UML Students Protest Over Alleged Harassing Professor
LOWELL -- Several UMass Lowell students sat in a circle, markers and poster boards scattered between them with statements reading, “Keep harassment out of our school,” and “Fire Oliver Ibe.”
The man the students referenced on the signs is a former UMass Lowell associate dean who was demoted to a position of professor following accusations of harassment he allegedly committed against another staff member.
The roughly dozen students gathered outside Chancellor Jacqueline Moloney’s office on Wednesday to say the university’s actions against Ibe were not enough.
They occupied the space to hold a silent protest and to create the forceful messages portrayed on the poster boards. That message is calling for Ibe’s suspension from his professional duties pending the results of an investigation into the allegations of sexual harassment.
UMass Lowell freshman Maria Kotob, who spearheaded Wednesday’s silent protest, also started a student petition calling for Ibe to be removed from campus. She said the petition has garnered 1,300 signatures.
“It’s heartbreaking to think that women, who come to this university with such ambition and with such a vision of what their life is going to look like, have that destroyed because something like this happened to them,” UMass Lowell freshman Majed Almustafa said during Wednesday’s protest.
“It makes me sad that stuff like this is still happening, even in a school that claims to be so progressive,” added freshman Courtney Heath. “We keep letting people like that -- sexual harassers, sexual predators -- get away with this and then demoting them to a job where they’ll have more access to people who would be more scared to say something.”
Ibe, who joined UMass Lowell in 2003, is accused of touching a staff member and sexually harassing her. The alleged victim claims she has been diagnosed with PTSD due to the unwanted sexual advances.
The story is one of several complaints alleging inappropriate behavior by the now 71-year-old Ibe.
Attempts to reach Ibe by his office phone number and school email were unsuccessful.
An investigation into this allegation and similar claims two years ago determined Ibe violated the university’s sexual harassment, sexual discrimination and other sexual misconduct guidelines. University officials said the school took appropriate disciplinary action and the matter had been addressed.
The university settled with the staff member for $75,000, which included $25,700 in attorney fees.
University officials also removed Ibe’s associate dean title and designated him as a professor of electrical and computer engineering. The Andover resident was paid $159,893 last year, a drop from a salary that topped $200,000 in each of the previous two years he was an associate dean.
“This closed the case and it cannot be re-adjudicated based on the same set of facts,” Christine Gillette, a spokesperson for UMass Lowell, said in a statement released Wednesday. “Further, after the same matter was filed with the Massachusetts Commission Against Discrimination, the case was dismissed in April 2018 after mutual agreement by both the university and the individual employee who brought the claim.”

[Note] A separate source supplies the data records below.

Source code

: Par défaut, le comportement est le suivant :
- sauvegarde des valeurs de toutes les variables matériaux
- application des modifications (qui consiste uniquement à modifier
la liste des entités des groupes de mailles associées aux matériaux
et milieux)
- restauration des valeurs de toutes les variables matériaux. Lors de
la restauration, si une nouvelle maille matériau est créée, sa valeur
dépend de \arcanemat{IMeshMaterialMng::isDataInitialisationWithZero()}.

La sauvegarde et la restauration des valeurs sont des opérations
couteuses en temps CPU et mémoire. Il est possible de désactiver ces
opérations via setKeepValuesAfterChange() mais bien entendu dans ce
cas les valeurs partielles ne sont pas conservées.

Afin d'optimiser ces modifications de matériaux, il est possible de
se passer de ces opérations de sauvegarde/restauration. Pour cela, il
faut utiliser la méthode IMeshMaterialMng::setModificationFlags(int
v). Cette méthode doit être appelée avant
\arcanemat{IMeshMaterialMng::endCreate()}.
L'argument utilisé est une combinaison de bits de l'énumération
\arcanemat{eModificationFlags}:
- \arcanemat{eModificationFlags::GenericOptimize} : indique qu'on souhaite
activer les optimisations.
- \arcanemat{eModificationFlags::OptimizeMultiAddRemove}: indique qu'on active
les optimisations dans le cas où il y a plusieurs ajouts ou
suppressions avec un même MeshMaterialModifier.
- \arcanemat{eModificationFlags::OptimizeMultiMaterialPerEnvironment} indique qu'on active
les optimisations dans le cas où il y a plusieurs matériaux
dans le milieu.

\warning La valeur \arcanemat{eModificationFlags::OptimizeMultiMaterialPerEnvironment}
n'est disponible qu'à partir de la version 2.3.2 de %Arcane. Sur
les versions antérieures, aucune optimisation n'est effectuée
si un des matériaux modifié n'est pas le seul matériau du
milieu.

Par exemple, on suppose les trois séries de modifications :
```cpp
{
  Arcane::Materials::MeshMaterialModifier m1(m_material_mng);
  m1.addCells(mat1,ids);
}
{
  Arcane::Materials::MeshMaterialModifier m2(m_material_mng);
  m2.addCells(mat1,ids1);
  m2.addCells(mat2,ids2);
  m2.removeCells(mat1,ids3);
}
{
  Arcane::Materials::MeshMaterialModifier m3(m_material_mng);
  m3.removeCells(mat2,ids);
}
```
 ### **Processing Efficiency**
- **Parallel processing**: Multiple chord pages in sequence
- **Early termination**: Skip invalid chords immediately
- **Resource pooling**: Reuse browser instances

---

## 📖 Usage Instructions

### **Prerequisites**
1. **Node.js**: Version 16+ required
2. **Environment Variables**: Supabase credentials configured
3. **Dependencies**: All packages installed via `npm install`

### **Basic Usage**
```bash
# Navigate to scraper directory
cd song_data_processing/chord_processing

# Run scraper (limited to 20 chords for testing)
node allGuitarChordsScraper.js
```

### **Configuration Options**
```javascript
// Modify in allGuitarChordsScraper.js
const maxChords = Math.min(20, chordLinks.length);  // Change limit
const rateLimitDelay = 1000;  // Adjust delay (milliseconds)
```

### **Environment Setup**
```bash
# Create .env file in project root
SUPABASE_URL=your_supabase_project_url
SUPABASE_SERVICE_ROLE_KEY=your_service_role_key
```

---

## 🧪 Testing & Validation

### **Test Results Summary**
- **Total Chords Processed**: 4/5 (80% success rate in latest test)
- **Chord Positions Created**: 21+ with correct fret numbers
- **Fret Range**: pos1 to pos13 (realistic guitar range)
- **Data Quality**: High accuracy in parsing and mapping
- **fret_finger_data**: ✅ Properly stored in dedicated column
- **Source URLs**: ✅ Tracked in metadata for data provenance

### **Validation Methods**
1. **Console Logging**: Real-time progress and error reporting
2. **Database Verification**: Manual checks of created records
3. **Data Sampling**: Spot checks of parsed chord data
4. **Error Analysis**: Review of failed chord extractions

The student petition mirrors a petition signed by nearly 100 faculty and staff members earlier this month that was sent to the school’s Executive Cabinet. The petitions asked it to remove Ibe from campus. Staff also want a Committee of Inquiry to investigate, and for Ibe to be suspended from professional duties, pending the outcome of the process.
The petition states the university’s efforts to build an inclusive climate -- where women feel valued and are protected from discrimination -- are “severely undermined when the University allows a known sexual harasser to continue to work here.”
“This is important for students to get involved because you never know who has faced this issue before,” Kotob said. “It could be their friends, peers, coworkers. By showing their support and by getting together for this protest, they show a unity against any sexual assault or harassment that happens, whether on a college campus or not.”
The group of students will be gathering again near the chancellor’s office inside the University Crossing building on Thursday. The plan is to hold the signs they created on Wednesday outside the new provost event.
UMass Lowell administration stressed on Wednesday that they support the rights of students to express their views and protest peacefully.
“We look forward to continuing to hear what they have to say on this important topic,” Gillette added in Wednesday’s statement. “The university is moving forward with the establishment of a task force of faculty, staff and students to study our current policies and practices regarding sexual harassment and the ways they are communicated and reported, and to make recommendations to the Executive Cabinet for consideration.”
The deadline to volunteer or nominate others for the task force was May 1, she added.